La bibliothèque de Shanghai dispose ainsi de plusieurs salles ou auditoriums de tailles différentes et a développé une programmation de plus en plus riche. La présentation de Wu Jianzhong, Chen Lingkang et Zhao Jingguo démontre le succès des conférences qui y sont organisées, et qui font appel aussi bien à des écrivains, des acteurs, des juges qu’à des médecins… La communication précise également l’organisation, la publicité, les procédés de mise en valeur de ces rendez-vous, comme la réalisation de vidéos qui peuvent être consultées ensuite 3.

Dans un autre registre, les bibliothécaires de Barcelone ont présenté un programme de clubs de lecture, destinés à attirer de nouveaux usagers. Cette action a d’ailleurs remporté le prix de Marketing IFLA 3M 2003 4.
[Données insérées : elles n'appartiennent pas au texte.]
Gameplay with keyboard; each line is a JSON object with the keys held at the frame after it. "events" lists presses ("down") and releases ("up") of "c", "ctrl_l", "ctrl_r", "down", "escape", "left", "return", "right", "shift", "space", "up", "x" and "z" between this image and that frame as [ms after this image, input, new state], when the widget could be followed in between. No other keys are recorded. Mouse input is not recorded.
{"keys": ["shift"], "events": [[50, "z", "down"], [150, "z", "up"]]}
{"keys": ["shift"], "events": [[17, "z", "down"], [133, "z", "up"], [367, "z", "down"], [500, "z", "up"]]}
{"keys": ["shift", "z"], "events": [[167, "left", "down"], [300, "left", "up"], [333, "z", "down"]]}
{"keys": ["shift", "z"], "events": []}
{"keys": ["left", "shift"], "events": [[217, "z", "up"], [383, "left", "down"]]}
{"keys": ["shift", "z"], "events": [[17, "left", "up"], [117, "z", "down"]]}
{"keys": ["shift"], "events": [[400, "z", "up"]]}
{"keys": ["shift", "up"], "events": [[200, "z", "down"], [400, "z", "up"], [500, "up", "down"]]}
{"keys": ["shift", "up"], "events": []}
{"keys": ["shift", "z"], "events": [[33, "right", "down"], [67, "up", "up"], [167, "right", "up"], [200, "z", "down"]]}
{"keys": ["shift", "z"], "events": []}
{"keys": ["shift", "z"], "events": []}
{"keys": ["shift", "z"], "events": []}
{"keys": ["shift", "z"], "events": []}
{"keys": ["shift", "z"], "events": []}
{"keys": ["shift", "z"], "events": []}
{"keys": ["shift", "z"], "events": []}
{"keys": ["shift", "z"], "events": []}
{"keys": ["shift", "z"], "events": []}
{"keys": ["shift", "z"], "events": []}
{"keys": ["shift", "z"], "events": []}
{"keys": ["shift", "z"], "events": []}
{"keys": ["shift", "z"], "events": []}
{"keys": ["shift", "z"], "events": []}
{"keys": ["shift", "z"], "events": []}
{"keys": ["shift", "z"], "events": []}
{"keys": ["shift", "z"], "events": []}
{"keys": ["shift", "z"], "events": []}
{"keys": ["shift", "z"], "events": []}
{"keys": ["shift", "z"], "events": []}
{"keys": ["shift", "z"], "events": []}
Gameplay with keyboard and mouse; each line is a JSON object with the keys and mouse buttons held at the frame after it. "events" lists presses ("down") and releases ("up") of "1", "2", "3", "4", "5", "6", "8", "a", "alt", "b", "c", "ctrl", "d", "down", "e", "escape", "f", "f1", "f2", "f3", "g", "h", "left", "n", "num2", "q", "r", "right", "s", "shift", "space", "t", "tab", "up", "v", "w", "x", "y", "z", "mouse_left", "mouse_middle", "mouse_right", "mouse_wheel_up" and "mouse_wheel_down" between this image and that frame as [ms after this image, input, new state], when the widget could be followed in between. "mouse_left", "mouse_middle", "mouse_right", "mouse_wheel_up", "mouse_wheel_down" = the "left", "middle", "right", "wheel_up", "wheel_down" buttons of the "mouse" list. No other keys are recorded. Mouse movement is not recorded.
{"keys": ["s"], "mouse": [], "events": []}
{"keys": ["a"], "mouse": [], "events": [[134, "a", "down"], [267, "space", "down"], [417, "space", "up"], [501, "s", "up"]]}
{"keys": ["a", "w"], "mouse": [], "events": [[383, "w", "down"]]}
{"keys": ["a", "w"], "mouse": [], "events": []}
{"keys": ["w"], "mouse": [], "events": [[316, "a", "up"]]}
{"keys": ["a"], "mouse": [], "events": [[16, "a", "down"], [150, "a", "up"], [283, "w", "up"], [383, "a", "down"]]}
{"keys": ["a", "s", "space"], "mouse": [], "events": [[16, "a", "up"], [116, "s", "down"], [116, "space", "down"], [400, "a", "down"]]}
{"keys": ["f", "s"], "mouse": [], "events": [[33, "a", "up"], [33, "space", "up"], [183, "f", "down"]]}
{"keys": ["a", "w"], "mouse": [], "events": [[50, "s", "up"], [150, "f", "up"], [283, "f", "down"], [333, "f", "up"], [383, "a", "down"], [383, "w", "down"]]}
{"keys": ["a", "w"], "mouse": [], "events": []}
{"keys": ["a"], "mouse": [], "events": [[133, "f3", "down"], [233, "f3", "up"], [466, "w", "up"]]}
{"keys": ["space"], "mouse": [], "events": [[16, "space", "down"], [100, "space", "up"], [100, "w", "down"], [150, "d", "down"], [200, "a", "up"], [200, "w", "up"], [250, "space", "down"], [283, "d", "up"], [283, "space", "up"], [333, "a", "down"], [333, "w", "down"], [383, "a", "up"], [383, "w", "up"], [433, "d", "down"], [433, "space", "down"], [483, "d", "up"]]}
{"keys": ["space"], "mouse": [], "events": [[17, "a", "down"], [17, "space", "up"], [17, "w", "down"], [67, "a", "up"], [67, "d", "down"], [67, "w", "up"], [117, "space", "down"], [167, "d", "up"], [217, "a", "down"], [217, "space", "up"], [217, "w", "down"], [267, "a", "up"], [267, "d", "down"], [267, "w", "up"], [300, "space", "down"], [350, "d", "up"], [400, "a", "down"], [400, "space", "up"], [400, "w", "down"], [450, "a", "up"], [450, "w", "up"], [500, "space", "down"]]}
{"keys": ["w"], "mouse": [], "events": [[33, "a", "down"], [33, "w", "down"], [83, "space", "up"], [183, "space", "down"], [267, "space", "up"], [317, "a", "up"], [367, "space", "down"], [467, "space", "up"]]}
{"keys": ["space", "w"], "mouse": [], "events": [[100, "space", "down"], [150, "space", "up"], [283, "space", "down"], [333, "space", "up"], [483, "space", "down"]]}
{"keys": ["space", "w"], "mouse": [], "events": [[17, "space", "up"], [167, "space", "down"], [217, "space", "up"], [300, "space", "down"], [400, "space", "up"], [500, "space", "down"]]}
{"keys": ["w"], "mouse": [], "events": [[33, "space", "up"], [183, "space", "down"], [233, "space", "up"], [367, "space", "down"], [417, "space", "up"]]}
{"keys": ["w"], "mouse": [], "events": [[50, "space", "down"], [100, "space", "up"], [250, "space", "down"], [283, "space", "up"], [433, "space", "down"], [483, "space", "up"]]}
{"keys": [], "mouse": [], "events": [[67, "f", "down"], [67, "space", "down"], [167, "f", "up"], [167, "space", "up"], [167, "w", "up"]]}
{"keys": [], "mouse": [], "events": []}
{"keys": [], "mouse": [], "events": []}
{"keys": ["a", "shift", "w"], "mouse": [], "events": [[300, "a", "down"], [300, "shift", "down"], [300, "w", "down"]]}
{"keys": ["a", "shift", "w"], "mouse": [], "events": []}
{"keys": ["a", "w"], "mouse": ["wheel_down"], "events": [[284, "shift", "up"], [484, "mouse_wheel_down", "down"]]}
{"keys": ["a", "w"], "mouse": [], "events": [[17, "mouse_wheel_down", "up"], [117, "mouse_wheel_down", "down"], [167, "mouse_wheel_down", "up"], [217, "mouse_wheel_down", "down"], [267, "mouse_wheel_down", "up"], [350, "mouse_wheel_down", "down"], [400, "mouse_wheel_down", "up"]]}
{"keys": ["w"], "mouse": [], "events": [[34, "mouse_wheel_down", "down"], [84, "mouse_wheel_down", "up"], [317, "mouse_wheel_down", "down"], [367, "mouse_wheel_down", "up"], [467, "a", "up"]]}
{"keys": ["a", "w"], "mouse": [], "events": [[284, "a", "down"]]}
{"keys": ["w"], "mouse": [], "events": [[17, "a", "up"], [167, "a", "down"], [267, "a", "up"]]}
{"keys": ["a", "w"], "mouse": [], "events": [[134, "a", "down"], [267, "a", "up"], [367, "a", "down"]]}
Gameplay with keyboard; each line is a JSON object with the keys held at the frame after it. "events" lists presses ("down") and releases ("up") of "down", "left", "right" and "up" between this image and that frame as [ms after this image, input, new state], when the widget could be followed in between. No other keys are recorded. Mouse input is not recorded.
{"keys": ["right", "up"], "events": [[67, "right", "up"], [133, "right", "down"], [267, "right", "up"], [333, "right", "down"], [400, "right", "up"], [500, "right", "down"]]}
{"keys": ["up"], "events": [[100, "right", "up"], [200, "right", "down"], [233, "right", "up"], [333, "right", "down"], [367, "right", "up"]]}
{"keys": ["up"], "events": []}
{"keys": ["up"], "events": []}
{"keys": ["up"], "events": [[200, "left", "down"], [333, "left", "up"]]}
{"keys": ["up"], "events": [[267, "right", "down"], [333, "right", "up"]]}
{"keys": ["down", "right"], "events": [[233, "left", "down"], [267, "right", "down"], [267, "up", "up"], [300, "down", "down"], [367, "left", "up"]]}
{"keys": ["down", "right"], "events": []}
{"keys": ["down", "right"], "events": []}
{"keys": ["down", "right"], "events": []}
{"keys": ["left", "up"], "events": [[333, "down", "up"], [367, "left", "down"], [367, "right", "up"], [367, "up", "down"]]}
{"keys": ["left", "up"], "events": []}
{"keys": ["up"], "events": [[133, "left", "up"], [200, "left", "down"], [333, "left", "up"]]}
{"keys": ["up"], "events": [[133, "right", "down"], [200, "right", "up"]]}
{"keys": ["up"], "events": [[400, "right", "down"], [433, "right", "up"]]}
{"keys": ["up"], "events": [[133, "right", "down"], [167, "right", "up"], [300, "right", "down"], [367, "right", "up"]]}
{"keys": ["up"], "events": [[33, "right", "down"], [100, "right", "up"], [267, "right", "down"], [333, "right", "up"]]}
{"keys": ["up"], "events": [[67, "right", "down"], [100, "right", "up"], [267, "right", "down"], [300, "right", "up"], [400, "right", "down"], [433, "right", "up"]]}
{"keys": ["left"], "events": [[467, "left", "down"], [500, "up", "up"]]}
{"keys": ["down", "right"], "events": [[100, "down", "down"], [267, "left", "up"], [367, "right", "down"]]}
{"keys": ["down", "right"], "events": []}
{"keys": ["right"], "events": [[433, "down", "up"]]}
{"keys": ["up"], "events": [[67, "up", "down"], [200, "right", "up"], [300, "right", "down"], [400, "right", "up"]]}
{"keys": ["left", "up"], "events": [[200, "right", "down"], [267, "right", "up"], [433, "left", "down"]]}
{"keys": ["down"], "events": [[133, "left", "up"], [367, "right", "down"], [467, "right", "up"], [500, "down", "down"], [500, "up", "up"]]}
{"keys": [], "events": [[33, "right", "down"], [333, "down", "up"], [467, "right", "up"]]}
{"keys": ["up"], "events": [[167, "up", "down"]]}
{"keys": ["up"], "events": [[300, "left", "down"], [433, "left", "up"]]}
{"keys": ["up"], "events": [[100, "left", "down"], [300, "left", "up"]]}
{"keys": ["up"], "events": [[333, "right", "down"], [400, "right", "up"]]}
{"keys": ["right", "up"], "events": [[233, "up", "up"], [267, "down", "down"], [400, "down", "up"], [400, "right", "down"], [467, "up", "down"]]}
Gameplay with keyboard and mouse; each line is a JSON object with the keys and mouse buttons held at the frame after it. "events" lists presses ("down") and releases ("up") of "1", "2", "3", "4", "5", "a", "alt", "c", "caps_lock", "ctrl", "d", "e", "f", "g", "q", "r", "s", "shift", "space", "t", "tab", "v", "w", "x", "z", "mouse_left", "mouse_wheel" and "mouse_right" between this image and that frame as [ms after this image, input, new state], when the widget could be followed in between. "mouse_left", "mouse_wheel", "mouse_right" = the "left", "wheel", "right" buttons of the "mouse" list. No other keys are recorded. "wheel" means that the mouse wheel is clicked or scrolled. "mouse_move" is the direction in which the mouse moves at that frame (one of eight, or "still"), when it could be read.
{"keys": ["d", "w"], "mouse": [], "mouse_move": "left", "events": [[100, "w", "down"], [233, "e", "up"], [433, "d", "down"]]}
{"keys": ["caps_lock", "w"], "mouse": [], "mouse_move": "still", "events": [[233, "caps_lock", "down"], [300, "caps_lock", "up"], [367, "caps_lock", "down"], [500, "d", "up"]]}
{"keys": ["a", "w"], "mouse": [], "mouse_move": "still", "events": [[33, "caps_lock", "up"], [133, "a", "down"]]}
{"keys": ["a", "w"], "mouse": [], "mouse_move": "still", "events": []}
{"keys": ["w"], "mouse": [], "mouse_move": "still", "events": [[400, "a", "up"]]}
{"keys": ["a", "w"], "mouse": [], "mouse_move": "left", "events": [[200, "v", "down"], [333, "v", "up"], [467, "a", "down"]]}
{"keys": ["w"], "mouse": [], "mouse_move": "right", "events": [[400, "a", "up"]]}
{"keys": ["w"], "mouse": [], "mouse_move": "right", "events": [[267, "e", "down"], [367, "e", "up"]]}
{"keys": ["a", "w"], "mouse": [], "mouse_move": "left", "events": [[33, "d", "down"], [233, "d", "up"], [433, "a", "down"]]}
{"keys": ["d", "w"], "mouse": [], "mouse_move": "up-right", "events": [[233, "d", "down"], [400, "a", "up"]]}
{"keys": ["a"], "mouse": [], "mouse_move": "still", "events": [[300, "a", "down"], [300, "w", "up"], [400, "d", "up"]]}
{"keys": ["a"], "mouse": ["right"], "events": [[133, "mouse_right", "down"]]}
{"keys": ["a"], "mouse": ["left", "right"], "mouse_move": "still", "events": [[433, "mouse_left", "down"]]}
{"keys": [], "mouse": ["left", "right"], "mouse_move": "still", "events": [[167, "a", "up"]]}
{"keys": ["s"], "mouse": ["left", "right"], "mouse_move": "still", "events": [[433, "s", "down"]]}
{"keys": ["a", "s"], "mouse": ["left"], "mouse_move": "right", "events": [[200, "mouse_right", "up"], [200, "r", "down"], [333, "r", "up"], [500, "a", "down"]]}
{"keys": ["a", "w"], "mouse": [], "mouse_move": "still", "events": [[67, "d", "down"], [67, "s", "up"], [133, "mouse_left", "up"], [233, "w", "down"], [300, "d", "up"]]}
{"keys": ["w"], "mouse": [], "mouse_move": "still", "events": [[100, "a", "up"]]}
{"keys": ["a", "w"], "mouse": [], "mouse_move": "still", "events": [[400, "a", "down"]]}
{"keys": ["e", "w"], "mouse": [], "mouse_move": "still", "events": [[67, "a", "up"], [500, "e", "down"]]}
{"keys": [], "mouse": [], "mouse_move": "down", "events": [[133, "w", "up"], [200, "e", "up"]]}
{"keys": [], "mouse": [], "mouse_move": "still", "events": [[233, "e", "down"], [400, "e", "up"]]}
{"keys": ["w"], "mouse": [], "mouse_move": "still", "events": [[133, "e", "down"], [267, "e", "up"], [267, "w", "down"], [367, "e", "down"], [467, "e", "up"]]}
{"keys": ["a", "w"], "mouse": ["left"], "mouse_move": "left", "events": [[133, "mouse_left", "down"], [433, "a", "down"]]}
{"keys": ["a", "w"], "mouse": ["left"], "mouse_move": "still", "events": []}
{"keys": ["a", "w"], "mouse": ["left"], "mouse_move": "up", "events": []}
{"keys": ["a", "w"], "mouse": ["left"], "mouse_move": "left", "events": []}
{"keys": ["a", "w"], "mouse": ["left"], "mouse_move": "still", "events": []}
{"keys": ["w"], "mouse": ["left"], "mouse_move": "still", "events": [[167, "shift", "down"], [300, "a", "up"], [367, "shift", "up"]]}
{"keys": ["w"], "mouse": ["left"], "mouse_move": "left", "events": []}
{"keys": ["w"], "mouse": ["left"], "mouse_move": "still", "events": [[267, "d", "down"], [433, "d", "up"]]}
Dans d’autres pays, où les infrastructures manquent, ce travail de conquête de publics se réalise avec d’autres moyens, même dans des lieux difficilement accessibles : la projection de photographies rassemblées par Lioba Betten au cours du programme Books for all éclaire ces efforts obscurs où des trésors d’inventivité se déploient, tant dans les moyens de transport que dans l’adaptation du mobilier et dans l’organisation de rencontres.

L’automatisation des transactions de prêt, retour (et tri)

C’est dans ce domaine que l’évolution technologique est la plus rapide, et le nombre des fournisseurs dans l’exposition professionnelle révèle l’importance de ces marchés et leur avenir.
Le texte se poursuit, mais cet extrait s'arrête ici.